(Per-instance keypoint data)
--- START ---

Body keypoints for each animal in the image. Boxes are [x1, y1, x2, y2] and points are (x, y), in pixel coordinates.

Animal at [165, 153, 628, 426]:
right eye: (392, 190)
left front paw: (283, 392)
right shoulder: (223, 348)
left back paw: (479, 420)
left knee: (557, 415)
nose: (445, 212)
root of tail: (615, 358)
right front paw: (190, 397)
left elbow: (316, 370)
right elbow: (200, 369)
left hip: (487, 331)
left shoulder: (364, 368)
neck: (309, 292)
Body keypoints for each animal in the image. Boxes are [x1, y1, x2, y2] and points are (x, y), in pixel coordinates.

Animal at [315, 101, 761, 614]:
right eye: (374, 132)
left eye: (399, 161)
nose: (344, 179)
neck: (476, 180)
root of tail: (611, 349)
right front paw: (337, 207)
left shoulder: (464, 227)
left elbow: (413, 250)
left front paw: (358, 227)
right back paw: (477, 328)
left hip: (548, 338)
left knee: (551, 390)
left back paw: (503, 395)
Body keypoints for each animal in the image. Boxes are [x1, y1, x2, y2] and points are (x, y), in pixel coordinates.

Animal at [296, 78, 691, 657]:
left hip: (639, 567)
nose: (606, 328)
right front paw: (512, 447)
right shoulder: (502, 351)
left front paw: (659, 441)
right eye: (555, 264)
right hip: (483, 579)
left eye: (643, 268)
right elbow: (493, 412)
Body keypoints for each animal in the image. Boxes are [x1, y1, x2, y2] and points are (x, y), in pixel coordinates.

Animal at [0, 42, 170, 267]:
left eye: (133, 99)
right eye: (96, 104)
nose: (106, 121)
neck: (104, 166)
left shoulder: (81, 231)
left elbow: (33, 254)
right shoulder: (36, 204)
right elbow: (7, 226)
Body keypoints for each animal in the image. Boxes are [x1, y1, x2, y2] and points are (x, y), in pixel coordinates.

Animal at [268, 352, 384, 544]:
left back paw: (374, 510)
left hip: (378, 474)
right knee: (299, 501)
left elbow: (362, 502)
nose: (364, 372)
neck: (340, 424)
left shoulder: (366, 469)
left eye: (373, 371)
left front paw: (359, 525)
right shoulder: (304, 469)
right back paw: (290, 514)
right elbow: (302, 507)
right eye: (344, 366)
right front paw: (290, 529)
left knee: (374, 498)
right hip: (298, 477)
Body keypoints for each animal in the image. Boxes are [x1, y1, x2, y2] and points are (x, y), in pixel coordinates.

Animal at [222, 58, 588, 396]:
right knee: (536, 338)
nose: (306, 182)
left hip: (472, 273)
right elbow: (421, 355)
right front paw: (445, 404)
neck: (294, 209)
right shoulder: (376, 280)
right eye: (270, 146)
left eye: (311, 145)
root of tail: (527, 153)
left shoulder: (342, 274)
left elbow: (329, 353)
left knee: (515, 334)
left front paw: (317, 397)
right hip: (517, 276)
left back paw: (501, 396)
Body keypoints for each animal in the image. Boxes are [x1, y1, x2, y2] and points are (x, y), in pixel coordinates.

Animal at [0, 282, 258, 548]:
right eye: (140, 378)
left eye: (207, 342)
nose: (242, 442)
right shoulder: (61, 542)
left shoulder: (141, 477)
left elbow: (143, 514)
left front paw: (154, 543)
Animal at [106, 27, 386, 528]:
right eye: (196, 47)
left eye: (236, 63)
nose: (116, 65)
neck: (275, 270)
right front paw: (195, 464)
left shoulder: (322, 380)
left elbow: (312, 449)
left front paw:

--- END ---

Brief →
Out of the data above, transcribe exactly and only the lines starting with the line that has "left knee: (374, 498)" and going on through the line that has "left back paw: (501, 396)", both included.

Answer area →
left knee: (374, 498)
right hip: (298, 477)
Body keypoints for each animal in the image. Boxes are [x1, y1, x2, y2] and points are (x, y), in pixel coordinates.

Animal at [222, 58, 588, 396]:
right knee: (536, 338)
nose: (306, 182)
left hip: (472, 273)
right elbow: (421, 355)
right front paw: (445, 404)
neck: (294, 209)
right shoulder: (376, 280)
right eye: (270, 146)
left eye: (311, 145)
root of tail: (527, 153)
left shoulder: (342, 274)
left elbow: (329, 353)
left knee: (515, 334)
left front paw: (317, 397)
right hip: (517, 276)
left back paw: (501, 396)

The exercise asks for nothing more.